Wednesday, July 15, 2015

Idul Fitri (Belum Tentu) Adalah Hari Kemenangan

pic from here

Sister ingat ga, dulu waktu masih kecil motivasinya puasa apa siiih?
Ih, prima kepo banget siiih – ini apa siiih – hahahahaha.

Biar ga serius-serius banget gitu lho maksudnya, apalagi buat sister yang insyaAllah hari raya kamis, pasti mulai sekarang sudah ribet bin rempong. Dari mulai bersihin rumah sampai nyetrika baju dan mukenah.

So, balik ke pertanyaan saya. Gimana, udah inget? Rata-rata pasti jawabnya, “supaya dapet salam tempel waktu lebaran!” Bahkan, konon ada yang jumlah hari puasanya berbanding lurus dengan jumlah uang jajannya lho. Jadi, semakin banyak puasanya, semakin banyak pula uang yang didapat. Kalau di keluarga saya sih, yang lebih berpengaruh adalah umur. Sampai kuliah, semakin tua artinya semakin banyak uangnya. Adil dan proporsional sesuai kebutuhan #halah

Kalau kita kembali ke masa-masa kecil itu, kayaknya puasa kita 'mudah' sekali ya, sister. Niatnya 'lurus' dan 'tulus'. Eh, ternyata ketika kita bertumbuh dewasa, saat kita mulai mengenal arti puasa sesungguhnya, niat puasa yang 'bersih' tersebut perlahan-lahan luntur. Tergantikan oleh keinginan pahala yang berlimpah, dan penghapusan dosa. Yang mana yang lebih dominan? Tergantung kepedean kita; kalau kita ngerasa baik, kita ngerasa pantas mendapatkan pahala puasa. Sementara sebagian dari kita menjadikan Ramadhan bulan ratapan: menangisi dosa-dosa kita yang segunung itu - yang meski kita berharap bisa memutarbalikkan waktu dan menghapus perbuatan buruk itu, tetap saja kita lakukan lagi dan lagi.....
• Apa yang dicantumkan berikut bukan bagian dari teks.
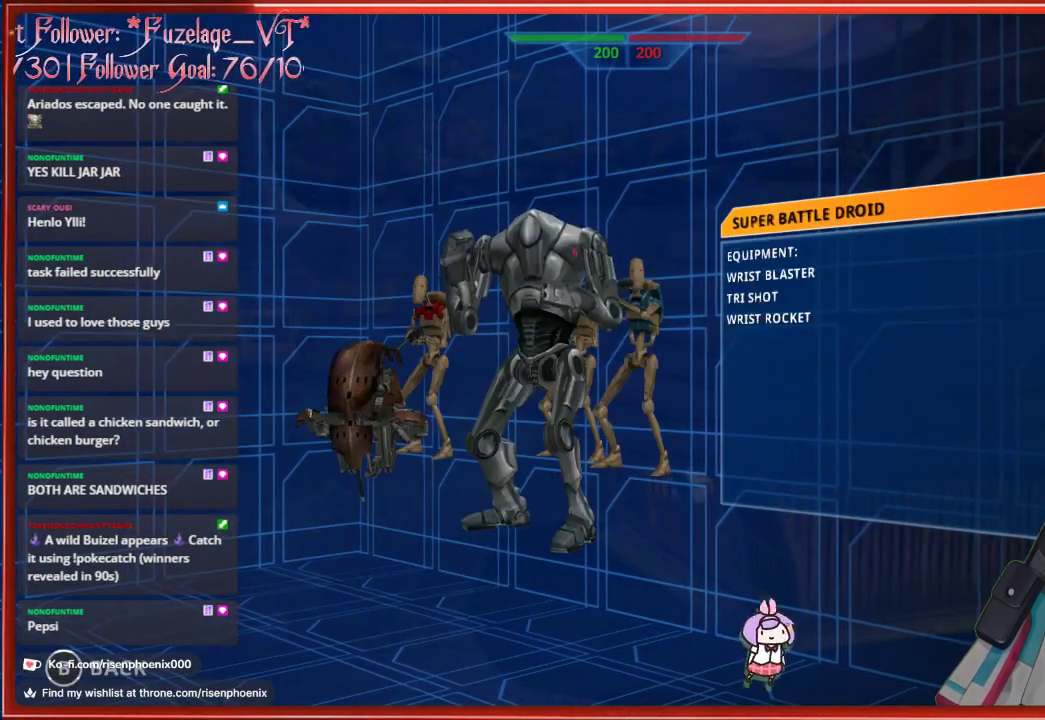
{"buttons": [], "left_stick": "center", "right_stick": "center", "events": [[200, "DPAD_RIGHT", "down"], [333, "DPAD_RIGHT", "up"]]}
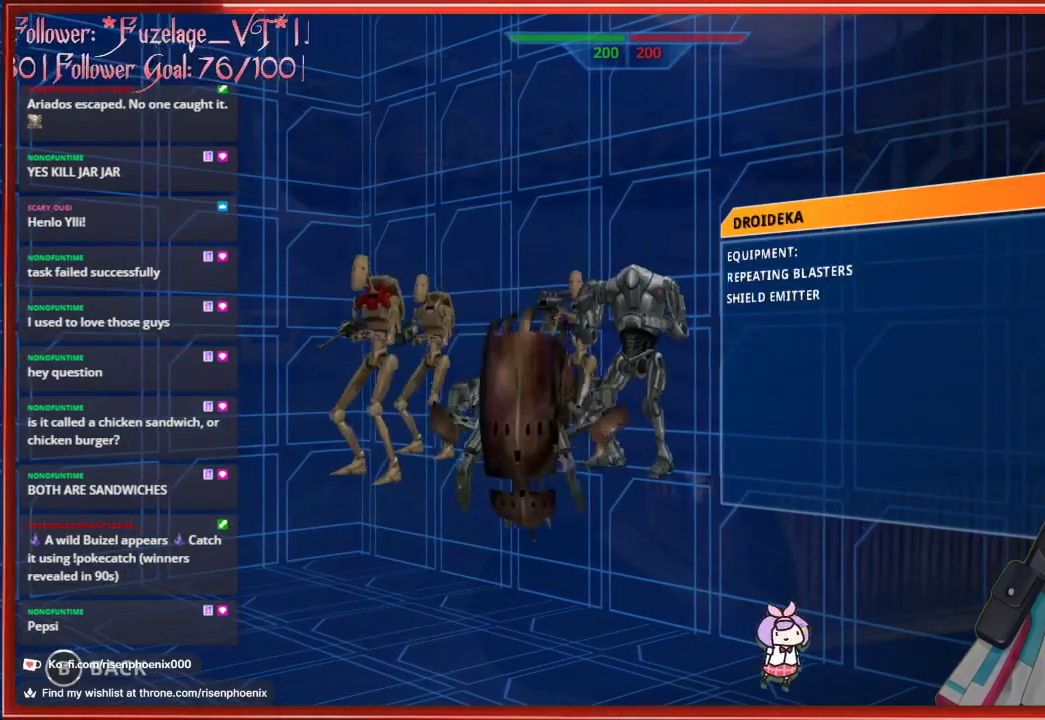
{"buttons": [], "left_stick": "center", "right_stick": "center", "events": [[100, "DPAD_RIGHT", "down"], [200, "DPAD_RIGHT", "up"]]}
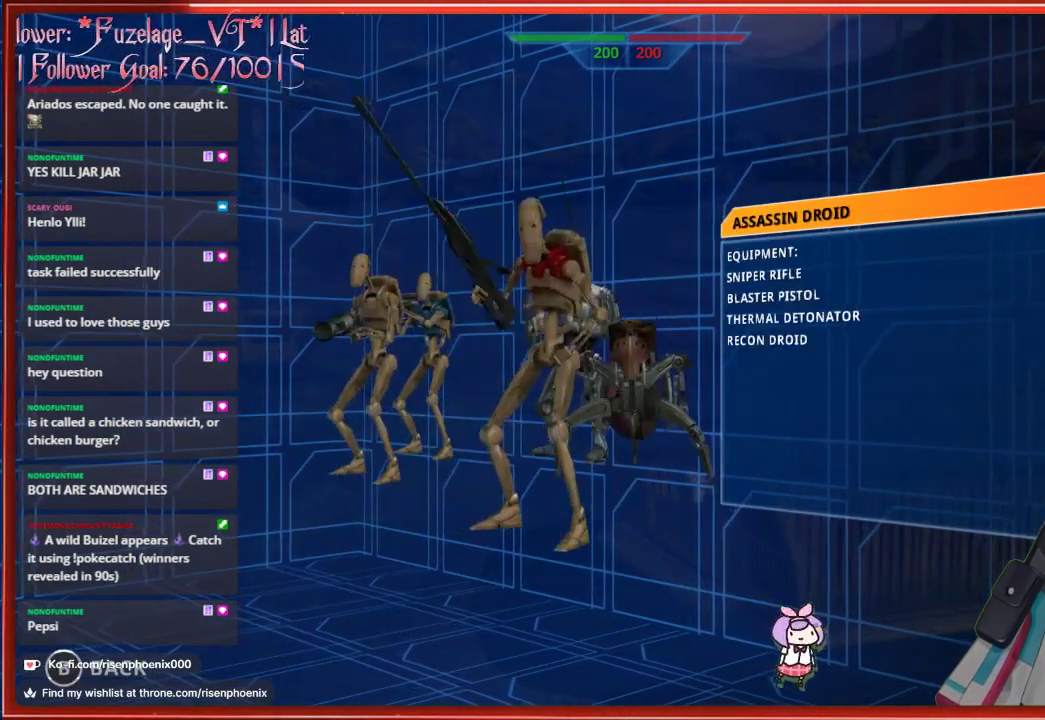
{"buttons": ["DPAD_RIGHT"], "left_stick": "center", "right_stick": "center", "events": [[483, "DPAD_RIGHT", "down"]]}
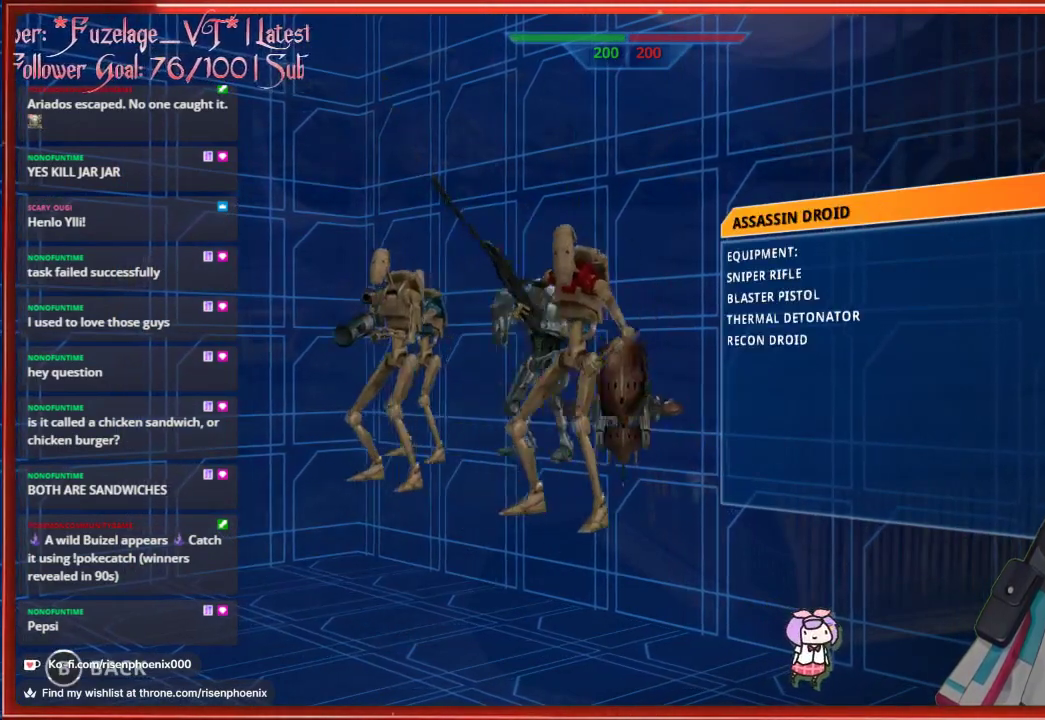
{"buttons": [], "left_stick": "center", "right_stick": "center", "events": [[150, "DPAD_RIGHT", "up"]]}
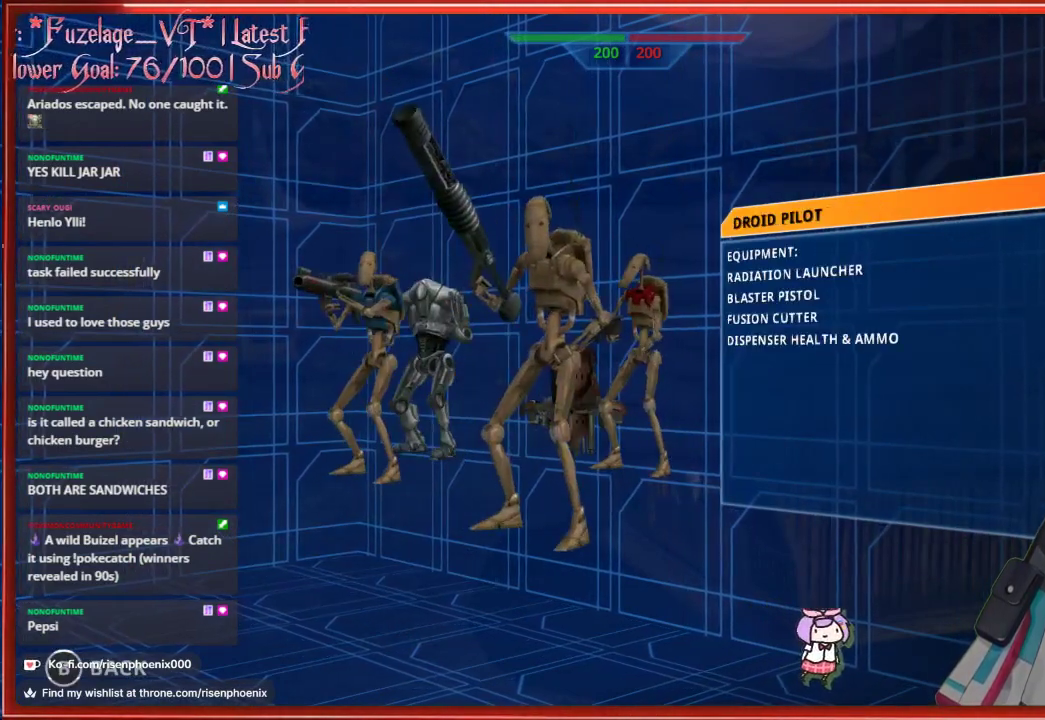
{"buttons": [], "left_stick": "center", "right_stick": "center", "events": [[50, "DPAD_RIGHT", "down"], [167, "DPAD_RIGHT", "up"]]}
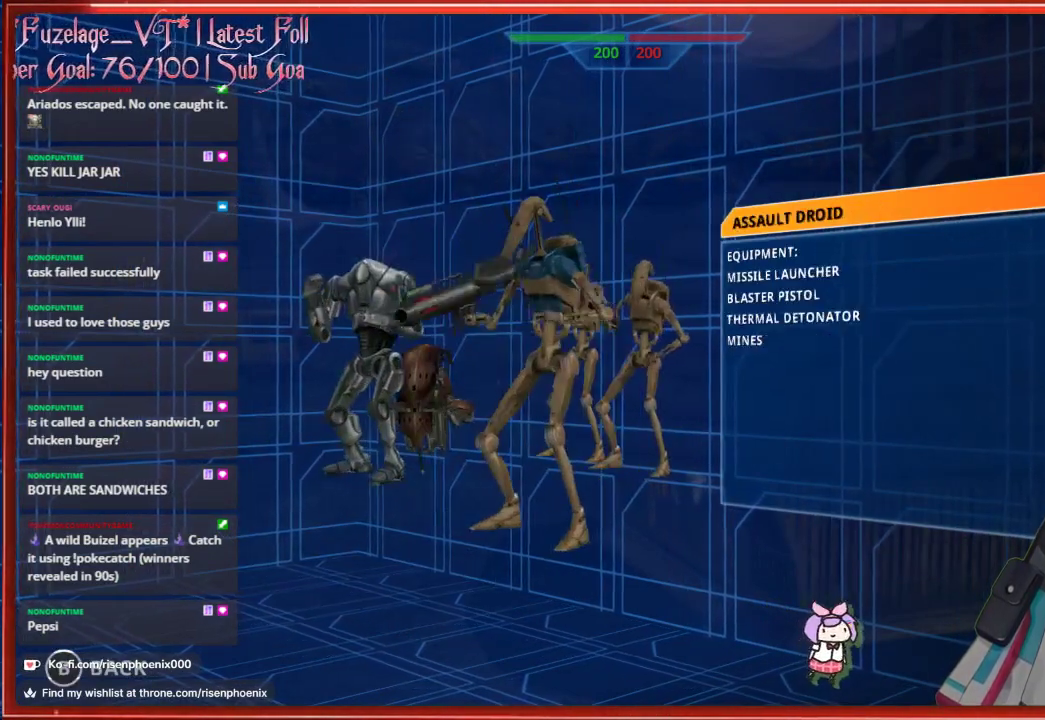
{"buttons": [], "left_stick": "center", "right_stick": "center", "events": [[33, "DPAD_RIGHT", "down"], [150, "DPAD_RIGHT", "up"]]}
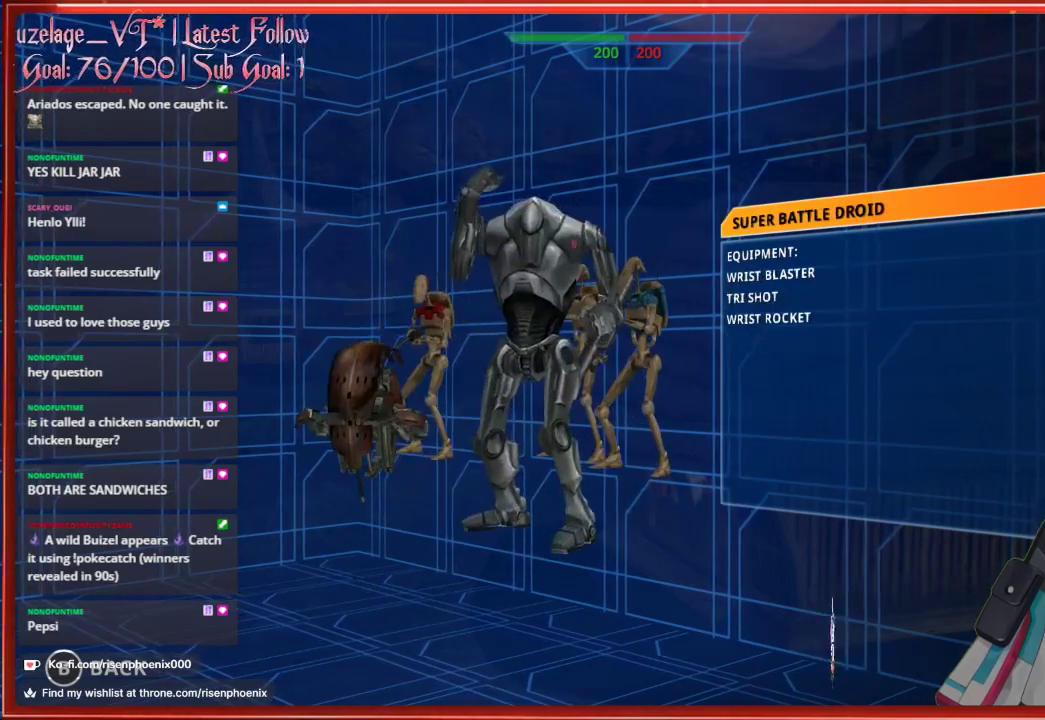
{"buttons": [], "left_stick": "center", "right_stick": "center", "events": []}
Prima mau ngomong apa sih sebenarnya?

Ups, maaf ya ngelantur..

Jadi gini, ketika kita masih kecil, kita selalu mengharap-harap datangnya bulan Ramadhan dan hari raya Idul Fitri karena ada yang dikejar; meski 'hanya' berupa uang jajan. Tetapi sekarang, adakah kita mengharap-harap datangnya bulan Ramadhan dengan penuh suka cita? Apakah kita benar-benar bersemangat mengisi setiap harinya dengan tadarus, tarawih, dan sedekah – karena mengharap rahmat dan ampunan-Nya?

Bagi yang menjawab 'iya', bersyukurlah. Sebaliknya, sebagian dari kita, mungkin sebagian besar, sewajarnya merasakan surutnya misi ibadah Ramadhan karena Ramadhan kan 'begitu-begitu saja'.

Makanya, setelah melalui proses pembelajaran dan usaha-usaha kreatif dalam melewati Ramadhan selama beberapa tahun terakhir, tahun ini saya merasakan suatu kesedihan karena Ramadhan akan segera berakhir.

Kesedihan yang saya rasa baru-baru ini saja saya alami, yaitu: saya takut ibadah 20-an hari kemarin belum sempurna. Boro-boro dosa diampuni dan pahala dilimpahi, jangan-jangan amal kita aja belum diterima.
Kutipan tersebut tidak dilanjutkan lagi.